C’est une situation qui préoccupe les plus hautes instances internationales. Les ambassades des pays étrangers avertissent de plus en plus les expatriés désireux de fonder une famille au Japon. Car, en cas de séparation, l’autorité parentale n’est accordée qu’à l’un des deux parents.
La loi et la pratique
L'article 819 (chap. IV) du Code civil japonais définit l'autorité parentale : une autorité qui ne peut être partagée, même en cas de divorce par consentement mutuel. Les divorcés peuvent, par contre, s'accorder pour désigner celui ou celle qui conservera l'autorité parentale (accord par convention). S'il n'y a pas accord, c'est le tribunal des affaires familiales qui tranche le droit. En pratique, l'autorité parentale est conférée à la mère, dans 80% des cas.
L'article 766 du Code civil japonais permet aux parents divorcés de s'accorder, par convention, quant au droit de garde. Il s'agit, encore une fois, de désigner celui ou celle qui aura le droit de garde. La garde partagée n'est pas reconnue. Là encore, si les parents ne parviennent pas à se mettre d'accord, le tribunal des affaires familiales accorde le droit de garde à l'un des deux parents.
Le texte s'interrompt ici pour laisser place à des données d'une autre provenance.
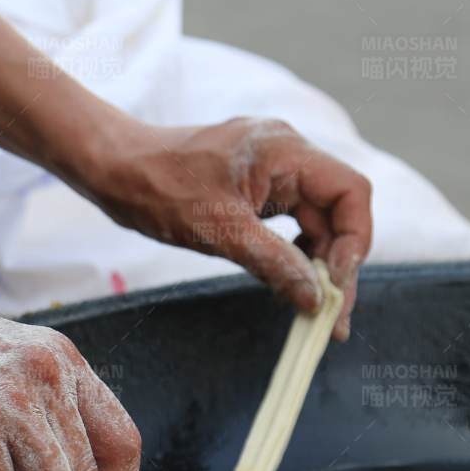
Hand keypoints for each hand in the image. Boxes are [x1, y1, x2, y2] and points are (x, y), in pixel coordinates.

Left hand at [72, 117, 372, 340]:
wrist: (114, 169)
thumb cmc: (158, 188)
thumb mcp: (219, 230)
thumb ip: (274, 262)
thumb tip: (316, 299)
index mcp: (286, 150)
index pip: (351, 192)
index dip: (355, 241)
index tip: (337, 286)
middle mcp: (287, 153)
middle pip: (337, 211)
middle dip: (337, 265)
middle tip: (331, 320)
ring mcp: (272, 168)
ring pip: (315, 221)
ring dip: (316, 264)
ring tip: (312, 309)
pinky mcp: (255, 186)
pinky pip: (289, 221)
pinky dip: (292, 254)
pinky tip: (288, 283)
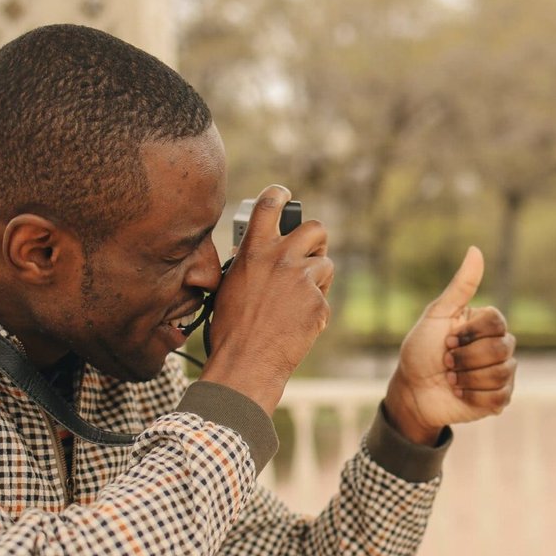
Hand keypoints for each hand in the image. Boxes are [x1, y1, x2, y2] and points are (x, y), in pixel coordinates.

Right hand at [201, 186, 332, 413]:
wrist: (246, 360)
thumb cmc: (231, 328)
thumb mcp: (230, 284)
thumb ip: (249, 263)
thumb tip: (258, 255)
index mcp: (254, 250)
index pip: (269, 204)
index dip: (280, 195)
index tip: (286, 196)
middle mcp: (281, 257)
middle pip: (315, 227)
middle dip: (317, 239)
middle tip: (311, 252)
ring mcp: (302, 278)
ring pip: (325, 265)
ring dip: (317, 280)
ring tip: (298, 301)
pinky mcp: (318, 301)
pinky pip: (324, 298)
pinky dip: (315, 310)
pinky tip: (297, 324)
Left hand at [384, 247, 515, 443]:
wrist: (412, 390)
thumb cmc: (421, 350)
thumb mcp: (437, 315)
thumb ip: (460, 286)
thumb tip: (475, 250)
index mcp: (486, 324)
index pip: (497, 321)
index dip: (470, 334)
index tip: (447, 340)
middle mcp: (499, 346)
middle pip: (502, 348)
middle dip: (466, 358)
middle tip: (447, 361)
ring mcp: (502, 373)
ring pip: (501, 373)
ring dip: (467, 378)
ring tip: (451, 378)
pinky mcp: (499, 399)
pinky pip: (498, 397)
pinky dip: (473, 396)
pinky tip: (460, 393)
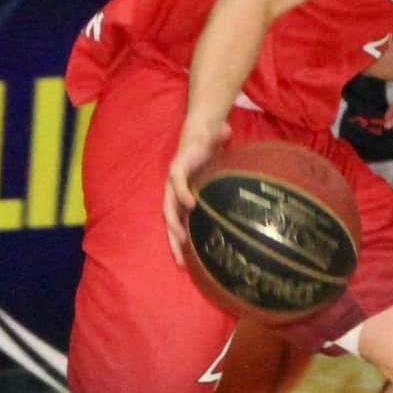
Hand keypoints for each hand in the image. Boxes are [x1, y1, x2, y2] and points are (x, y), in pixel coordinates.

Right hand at [164, 115, 231, 266]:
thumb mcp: (211, 134)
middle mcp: (173, 186)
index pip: (176, 179)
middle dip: (174, 225)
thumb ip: (216, 133)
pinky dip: (180, 244)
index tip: (191, 203)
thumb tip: (224, 128)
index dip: (182, 191)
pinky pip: (179, 227)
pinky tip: (187, 262)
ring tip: (181, 263)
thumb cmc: (204, 141)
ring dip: (174, 243)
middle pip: (168, 207)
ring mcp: (176, 199)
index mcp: (179, 168)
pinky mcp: (182, 208)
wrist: (195, 144)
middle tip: (182, 240)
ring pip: (171, 223)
Le parent perdant l'autorité parentale et le droit de garde peut cependant, toujours selon l'article 766, obtenir un droit de visite. Mais les textes restent flous : ce droit de visite n'apparaît pas sur le koseki, document officiel du divorce. Aucun moyen donc, pour le parent lésé, de le faire appliquer.
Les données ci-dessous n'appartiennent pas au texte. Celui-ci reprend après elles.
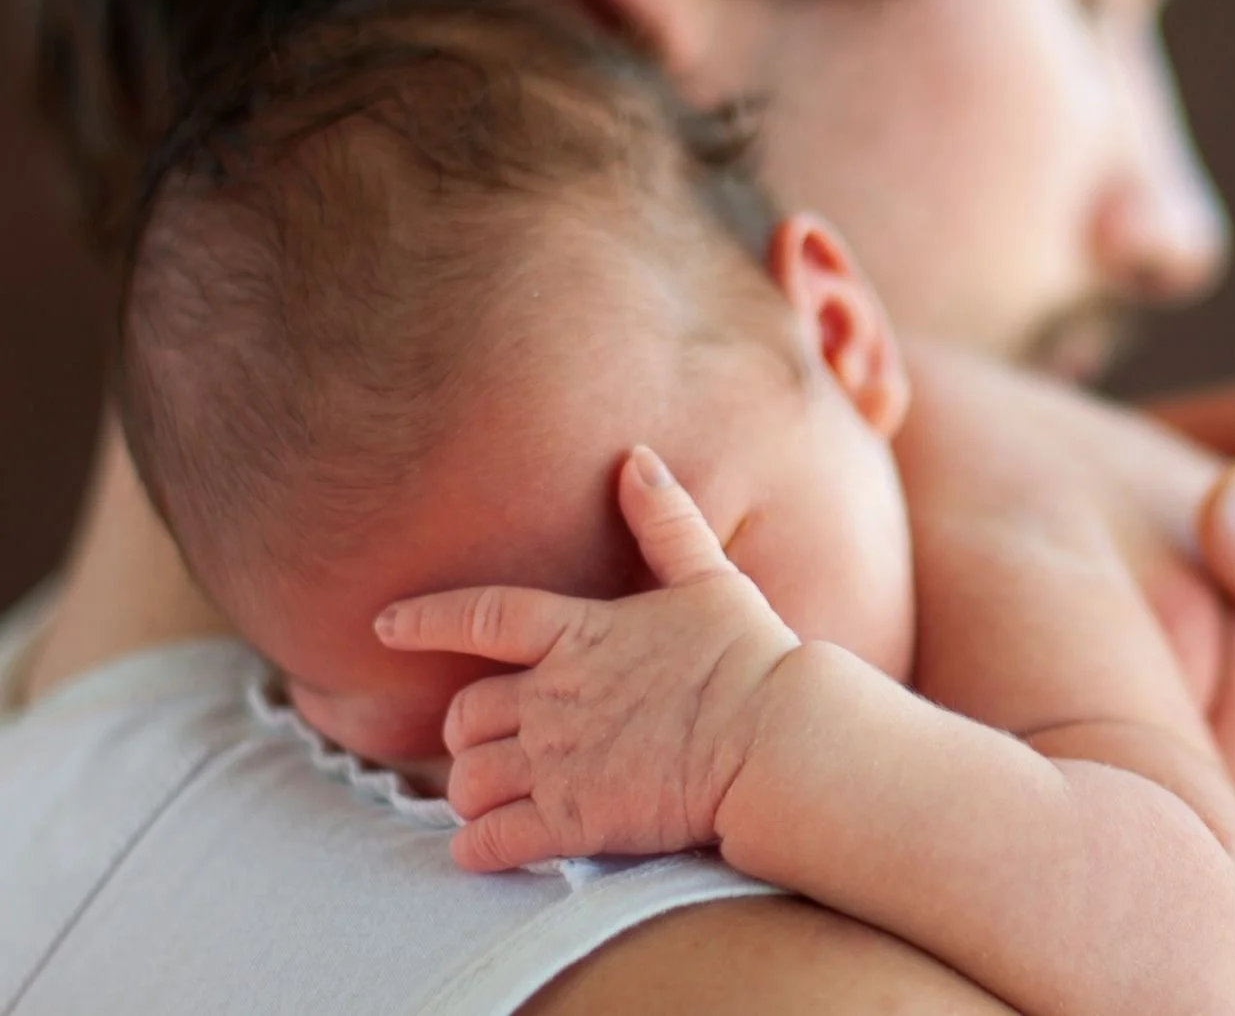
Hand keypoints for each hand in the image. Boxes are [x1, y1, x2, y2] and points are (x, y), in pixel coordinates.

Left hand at [374, 445, 800, 872]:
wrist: (778, 738)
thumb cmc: (751, 657)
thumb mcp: (710, 577)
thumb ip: (665, 521)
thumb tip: (636, 457)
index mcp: (578, 635)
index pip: (479, 618)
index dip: (425, 620)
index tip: (384, 625)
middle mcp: (554, 699)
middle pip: (464, 715)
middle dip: (464, 731)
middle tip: (488, 741)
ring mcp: (559, 763)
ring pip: (467, 782)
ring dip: (470, 792)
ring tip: (492, 798)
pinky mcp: (574, 821)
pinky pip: (492, 843)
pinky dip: (477, 849)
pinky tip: (486, 848)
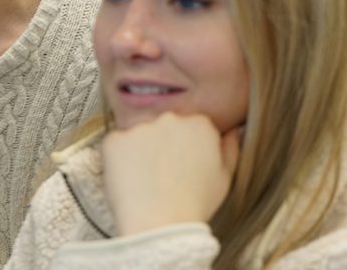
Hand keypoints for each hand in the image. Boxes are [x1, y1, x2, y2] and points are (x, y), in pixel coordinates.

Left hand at [102, 112, 241, 235]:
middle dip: (163, 144)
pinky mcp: (115, 139)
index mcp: (200, 124)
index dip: (186, 148)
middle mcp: (171, 118)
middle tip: (163, 175)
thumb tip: (231, 131)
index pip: (192, 126)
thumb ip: (229, 149)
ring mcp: (141, 127)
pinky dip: (118, 159)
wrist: (160, 227)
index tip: (183, 167)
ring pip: (139, 134)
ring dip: (140, 150)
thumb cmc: (195, 206)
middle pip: (165, 126)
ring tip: (145, 181)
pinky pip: (116, 144)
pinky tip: (128, 180)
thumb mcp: (225, 179)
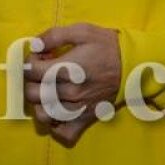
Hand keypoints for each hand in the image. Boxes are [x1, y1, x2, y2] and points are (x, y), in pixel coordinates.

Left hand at [24, 23, 121, 145]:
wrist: (133, 67)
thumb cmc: (106, 47)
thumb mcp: (82, 31)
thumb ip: (54, 36)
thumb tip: (34, 45)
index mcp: (67, 69)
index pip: (32, 71)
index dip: (30, 61)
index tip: (40, 57)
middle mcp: (70, 93)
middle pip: (32, 93)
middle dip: (31, 80)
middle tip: (43, 72)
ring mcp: (77, 109)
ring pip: (42, 114)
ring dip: (39, 102)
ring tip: (47, 91)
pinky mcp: (85, 120)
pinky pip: (62, 133)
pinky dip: (54, 126)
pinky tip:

Dans la pratique, le droit de visite n'existe pas. Les tribunaux ne font rien pour faire appliquer la loi. Les policiers sont tout aussi passifs : la loi japonaise ne prévoit aucune sanction pour le parent qui ne respecte pas la législation.
Dans le cas d'une séparation entre un conjoint japonais et un expatrié, c'est, bien souvent, l'expatrié qui se trouve lésé : il perd son autorité parentale, quand bien même le parent japonais aurait enfreint la loi. L'on parle ici des enlèvements d'enfants, véritable fléau au Japon. Un fléau longtemps caché - et impactant prioritairement les Japonais eux-mêmes - qui, depuis quelques années, est plus largement mis en lumière, notamment, sous la pression des associations et des instances internationales.
Une lueur d'espoir ?
Lorsqu'en 2014, le Japon ratifie la convention de la Haye, relative aux enlèvements internationaux d'enfants, le monde espère que les droits des enfants passeront au premier plan. Dans la pratique, le système japonais l'emporte : la convention de la Haye n'est pas respectée. De nombreux parents expatriés - souvent, des pères - multiplient les actions pour faire entendre leur voix. En France, en juin 2019, le président Macron a reçu des pères expatriés, promettant une action concrète de la France, pour faire valoir leurs droits.
Au Japon aussi, des voix s'élèvent. Beaucoup de Japonais s'insurgent contre l'autorité parentale exclusive, et ses effets pervers : l'enlèvement d'enfant, le délitement du lien entre l'enfant et le parent exclu, qui devient un véritable étranger.
Faut-il y voir une lueur d'espoir ? En septembre dernier, le ministre de la justice Katsuyaki Kawai indique, dans une conférence de presse, qu'il étudiera la question de la garde partagée. Le ministre se donne un an pour rédiger, avec un collège ministériel, un rapport sur la question. Il entend les voix promouvant la garde partagée, bénéfique pour l'enfant. Les exemples des Etats-Unis, ou des pays européens, dans lequel ce principe est appliqué depuis longtemps, sont cités en exemple.
D'autres veulent maintenir, au contraire, l'autorité parentale exclusive, justement, au nom de l'enfant. Pour les opposants à la garde partagée, il est primordial de maintenir sa stabilité; un partage de la garde serait néfaste à son bon développement. Ils évoquent également le risque d'une recrudescence de violences domestiques et d'abus.
Reste à espérer, pour les expatriés, que le rapport du ministère de la justice tende en faveur de la garde partagée. Surtout, qu'il aboutisse sur des mesures concrètes, permettant aux parents expatriés de retrouver leurs enfants.